[[ RECORDS PROVIDED open ]]

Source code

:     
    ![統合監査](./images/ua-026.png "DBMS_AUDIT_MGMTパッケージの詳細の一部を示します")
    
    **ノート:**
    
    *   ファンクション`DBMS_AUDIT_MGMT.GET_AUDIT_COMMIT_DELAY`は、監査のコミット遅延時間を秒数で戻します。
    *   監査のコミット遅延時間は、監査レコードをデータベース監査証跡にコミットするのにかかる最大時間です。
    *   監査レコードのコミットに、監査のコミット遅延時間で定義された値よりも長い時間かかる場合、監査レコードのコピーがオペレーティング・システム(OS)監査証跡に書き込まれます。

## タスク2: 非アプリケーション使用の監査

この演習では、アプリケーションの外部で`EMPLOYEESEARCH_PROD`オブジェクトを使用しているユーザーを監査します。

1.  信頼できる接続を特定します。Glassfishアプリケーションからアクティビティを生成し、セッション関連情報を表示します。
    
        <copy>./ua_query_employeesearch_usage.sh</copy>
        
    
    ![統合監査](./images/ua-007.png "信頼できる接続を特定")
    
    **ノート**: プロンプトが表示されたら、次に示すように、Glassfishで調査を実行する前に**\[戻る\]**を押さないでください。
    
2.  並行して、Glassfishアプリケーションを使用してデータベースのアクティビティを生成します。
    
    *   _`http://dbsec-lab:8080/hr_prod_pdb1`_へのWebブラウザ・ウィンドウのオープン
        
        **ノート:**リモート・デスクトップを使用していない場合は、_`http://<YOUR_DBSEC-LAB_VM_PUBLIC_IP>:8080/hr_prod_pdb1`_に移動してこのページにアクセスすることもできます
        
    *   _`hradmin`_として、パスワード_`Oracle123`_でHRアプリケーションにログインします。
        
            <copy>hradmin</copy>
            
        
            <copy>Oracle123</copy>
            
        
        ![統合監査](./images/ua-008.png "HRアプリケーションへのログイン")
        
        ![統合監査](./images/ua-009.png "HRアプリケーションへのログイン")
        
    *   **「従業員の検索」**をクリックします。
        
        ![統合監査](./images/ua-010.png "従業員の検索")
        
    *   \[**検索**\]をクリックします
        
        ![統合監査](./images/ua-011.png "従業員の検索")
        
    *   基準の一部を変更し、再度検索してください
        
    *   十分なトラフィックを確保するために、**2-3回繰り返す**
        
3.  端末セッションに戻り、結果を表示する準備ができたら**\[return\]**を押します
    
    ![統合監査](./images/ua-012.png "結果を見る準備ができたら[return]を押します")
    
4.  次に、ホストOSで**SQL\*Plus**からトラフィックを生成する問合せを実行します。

[[ RECORDS PROVIDED closed ]]

TASK GOAL: The required answer is every line of the data, duplicated exactly.

RESPONSE TO THIS TASK:
Source code

:     
    ![統合監査](./images/ua-026.png "DBMS_AUDIT_MGMTパッケージの詳細の一部を示します")
    
    **ノート:**
    
    *   ファンクション`DBMS_AUDIT_MGMT.GET_AUDIT_COMMIT_DELAY`は、監査のコミット遅延時間を秒数で戻します。
    *   監査のコミット遅延時間は、監査レコードをデータベース監査証跡にコミットするのにかかる最大時間です。
    *   監査レコードのコミットに、監査のコミット遅延時間で定義された値よりも長い時間かかる場合、監査レコードのコピーがオペレーティング・システム(OS)監査証跡に書き込まれます。

## タスク2: 非アプリケーション使用の監査

この演習では、アプリケーションの外部で`EMPLOYEESEARCH_PROD`オブジェクトを使用しているユーザーを監査します。

1.  信頼できる接続を特定します。Glassfishアプリケーションからアクティビティを生成し、セッション関連情報を表示します。
    
        <copy>./ua_query_employeesearch_usage.sh</copy>
        
    
    ![統合監査](./images/ua-007.png "信頼できる接続を特定")
    
    **ノート**: プロンプトが表示されたら、次に示すように、Glassfishで調査を実行する前に**\[戻る\]**を押さないでください。
    
2.  並行して、Glassfishアプリケーションを使用してデータベースのアクティビティを生成します。
    
    *   _`http://dbsec-lab:8080/hr_prod_pdb1`_へのWebブラウザ・ウィンドウのオープン
        
        **ノート:**リモート・デスクトップを使用していない場合は、_`http://<YOUR_DBSEC-LAB_VM_PUBLIC_IP>:8080/hr_prod_pdb1`_に移動してこのページにアクセスすることもできます
        
    *   _`hradmin`_として、パスワード_`Oracle123`_でHRアプリケーションにログインします。
        
            <copy>hradmin</copy>
            
        
            <copy>Oracle123</copy>
            
        
        ![統合監査](./images/ua-008.png "HRアプリケーションへのログイン")
        
        ![統合監査](./images/ua-009.png "HRアプリケーションへのログイン")
        
    *   **「従業員の検索」**をクリックします。
        
        ![統合監査](./images/ua-010.png "従業員の検索")
        
    *   \[**検索**\]をクリックします
        
        ![統合監査](./images/ua-011.png "従業員の検索")
        
    *   基準の一部を変更し、再度検索してください
        
    *   十分なトラフィックを確保するために、**2-3回繰り返す**
        
3.  端末セッションに戻り、結果を表示する準備ができたら**\[return\]**を押します
    
    ![統合監査](./images/ua-012.png "結果を見る準備ができたら[return]を押します")
    
4.  次に、ホストOSで**SQL\*Plus**からトラフィックを生成する問合せを実行します。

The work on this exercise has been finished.